Search code examples
pythonjsondata-analysis

fail to load data in iPython, following example from "Python for data analysis" ch2


I am just starting to learn Python from Wes McKinnney's book, "Python for data analysis". I installed Python using Enthought Canopy 1.5.2-win-64 (as Enthought does not seem to distribute EPDFree anymore, which is recommended in the book).

I am blocking at Wes' first example, which prevents me from doing the rest of the chapter. The first example reads the first line of a text file available at https://github.com/pydata/pydata-book/tree/master/ch02. Here is the code :

ipython --pylab
path = 'ch02/usagov_bitly_data2012-03-16-1331923249.txt'
open(path).readline()

I just get a newline ouptut '\n' whereas the output in the book is :

'{ "a": "Mozilla\\/5.0 (Windows NT 6.1; WOW64) AppleWebKit\\/535.11
(KHTML, like Gecko) Chrome\\/17.0.963.78 Safari\\/535.11", "c": "US", "nk":1,
"tz": "America\\/New_York", "gr": "MA", "g": "A6qOVH", "h": "wfLQtf", "l":
"orofrog", "al": "en-US,en;q=0.8", "hh": "1.usa.gov", "r":
"http:\\/\\/www.facebook.com\\/l\\/7AQEFzjSi\\/1.usa.gov\\/wfLQtf", "u":
"http:\\/\\/www.ncbi.nlm.nih.gov\\/pubmed\\/22415991", "t":1331923247, "hc":
1331822918, "cy": "Danvers", "ll": [ 42.576698, -70.954903 ] }\n'

Unfortunately, I do not know any JSON yet, but the file provided on Wes Mckinney's website does not seem to be exactly the same than the one on the book. Not sure if that could be the source of my problem.

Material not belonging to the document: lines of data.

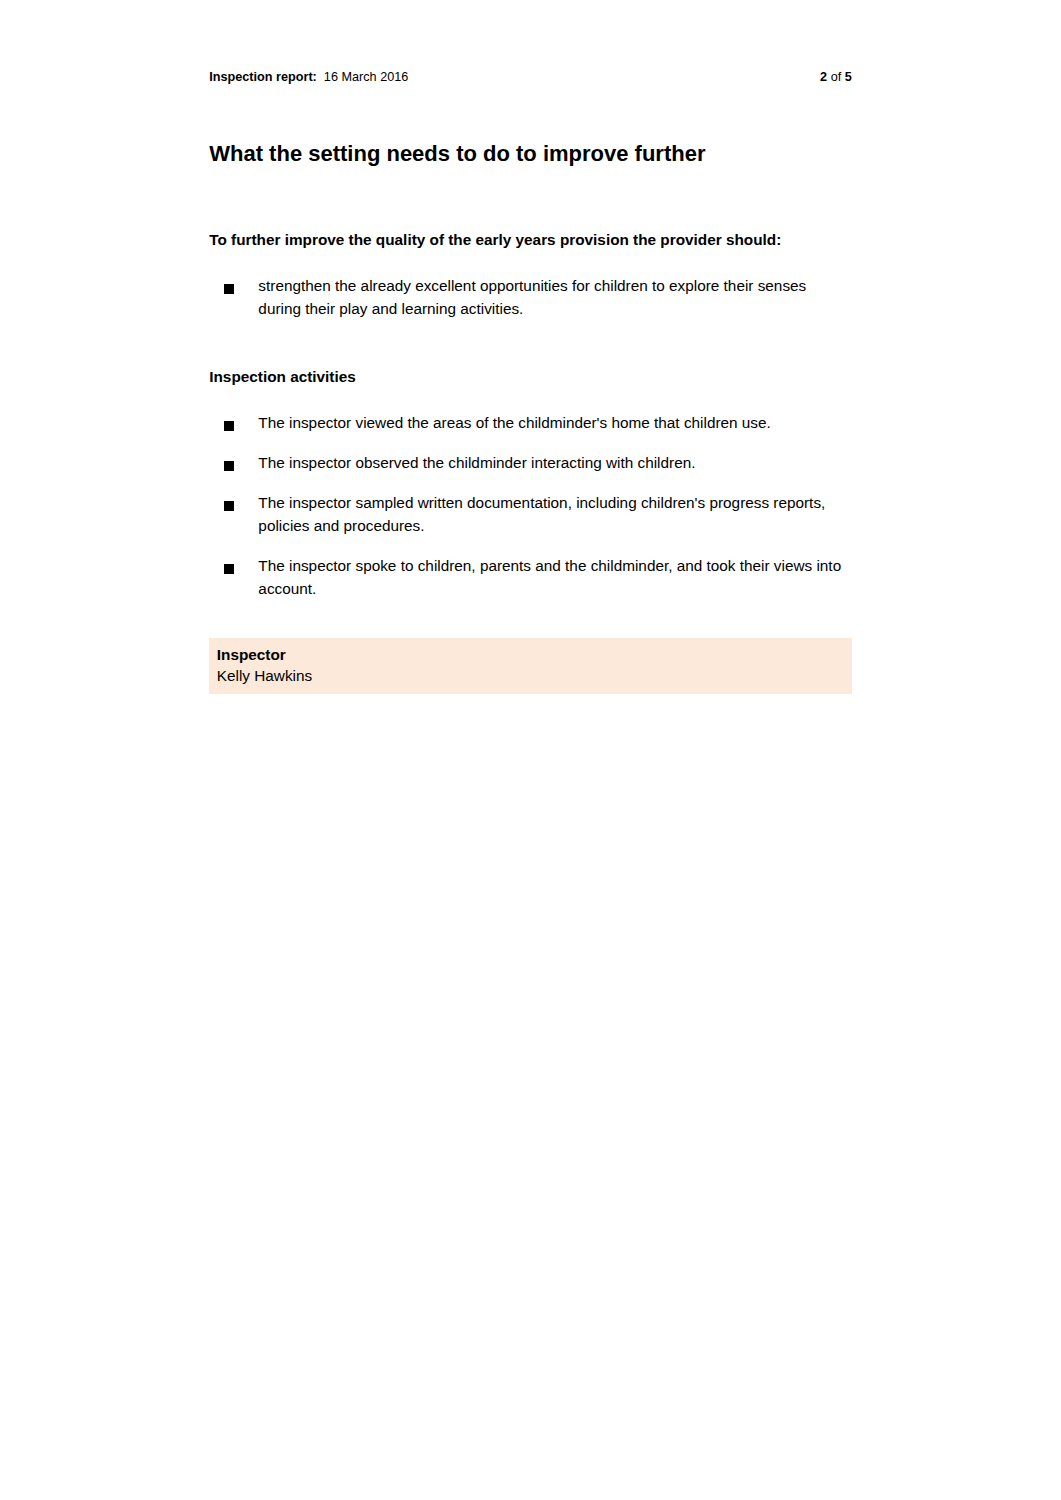Inspection report: 16 March 2016
2 of 5
What the setting needs to do to improve further
To further improve the quality of the early years provision the provider should:
strengthen the already excellent opportunities for children to explore their senses during their play and learning activities.
Inspection activities
The inspector viewed the areas of the childminder's home that children use.
The inspector observed the childminder interacting with children.
The inspector sampled written documentation, including children's progress reports, policies and procedures.
The inspector spoke to children, parents and the childminder, and took their views into account.
Inspector
Kelly Hawkins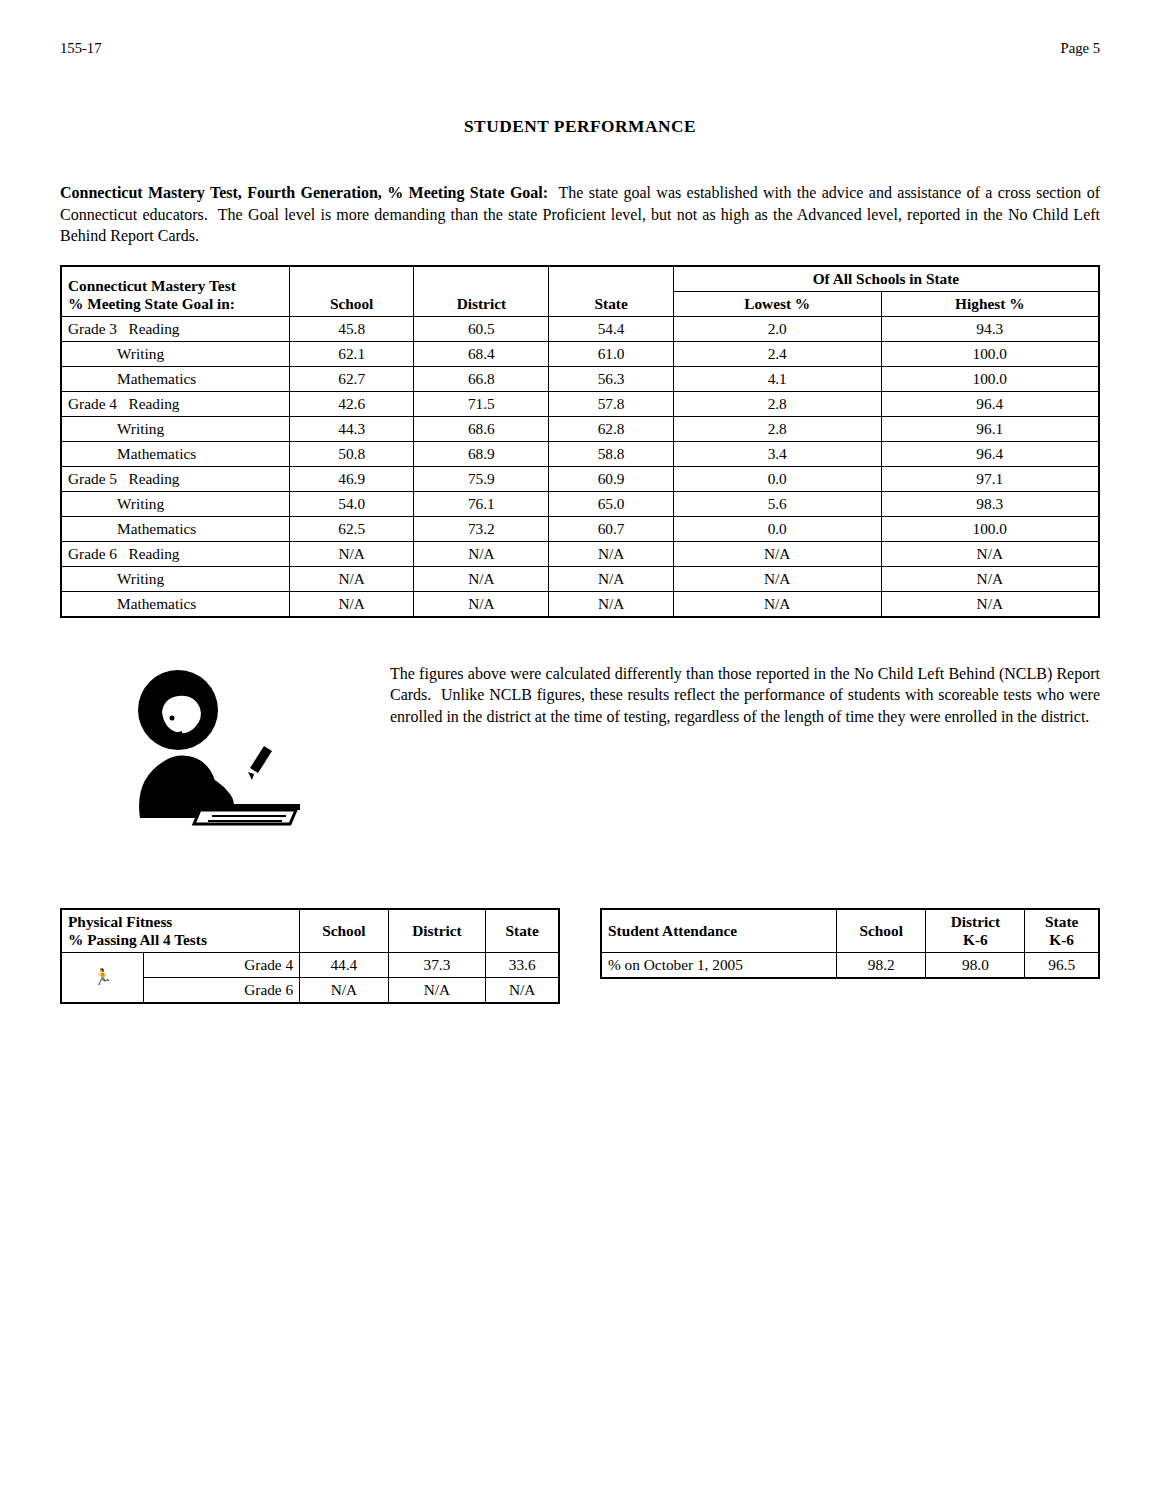155-17 Page 5
STUDENT PERFORMANCE
Connecticut Mastery Test, Fourth Generation, % Meeting State Goal: The state goal was established with the advice and assistance of a cross section of Connecticut educators. The Goal level is more demanding than the state Proficient level, but not as high as the Advanced level, reported in the No Child Left Behind Report Cards.
| Connecticut Mastery Test % Meeting State Goal in: | School | District | State | Of All Schools in State |
| --- | --- | --- | --- | --- |
| Lowest % | Highest % |
| Grade 3 Reading | 45.8 | 60.5 | 54.4 | 2.0 | 94.3 |
| Writing | 62.1 | 68.4 | 61.0 | 2.4 | 100.0 |
| Mathematics | 62.7 | 66.8 | 56.3 | 4.1 | 100.0 |
| Grade 4 Reading | 42.6 | 71.5 | 57.8 | 2.8 | 96.4 |
| Writing | 44.3 | 68.6 | 62.8 | 2.8 | 96.1 |
| Mathematics | 50.8 | 68.9 | 58.8 | 3.4 | 96.4 |
| Grade 5 Reading | 46.9 | 75.9 | 60.9 | 0.0 | 97.1 |
| Writing | 54.0 | 76.1 | 65.0 | 5.6 | 98.3 |
| Mathematics | 62.5 | 73.2 | 60.7 | 0.0 | 100.0 |
| Grade 6 Reading | N/A | N/A | N/A | N/A | N/A |
| Writing | N/A | N/A | N/A | N/A | N/A |
| Mathematics | N/A | N/A | N/A | N/A | N/A |
The figures above were calculated differently than those reported in the No Child Left Behind (NCLB) Report Cards. Unlike NCLB figures, these results reflect the performance of students with scoreable tests who were enrolled in the district at the time of testing, regardless of the length of time they were enrolled in the district.
| Physical Fitness % Passing All 4 Tests | School | District | State |
| --- | --- | --- | --- |
| 🏃 | Grade 4 | 44.4 | 37.3 | 33.6 |
| Grade 6 | N/A | N/A | N/A |
| Student Attendance | School | District K-6 | State K-6 |
| --- | --- | --- | --- |
| % on October 1, 2005 | 98.2 | 98.0 | 96.5 |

I am new to Python, so any help would be greatly appreciated!


Solution

  • What is the actual content of that file on disk? Note that the path you pass to open(path).readline() is relative to whichever current directory you're in when you started ipython --pylab. However, you didn't get a "File not found" error so I assume a file exists in the right place.

    How did you retrieve the file to use it locally? The book isn't specific. Did you go to the github page and download the zip package? Use Git to download the whole repository? Right-click in the browser to save the file? Did you ensure you actually downloaded the raw file and not the HTML page representing the file?

    Edit: OP confirms the file they had was actually a right-clicked-saved file from the browser that was actually an HTML file, not the raw json file. The problem was fixed by downloading the whole package as a Zip from the repository's front page, and working from within that package.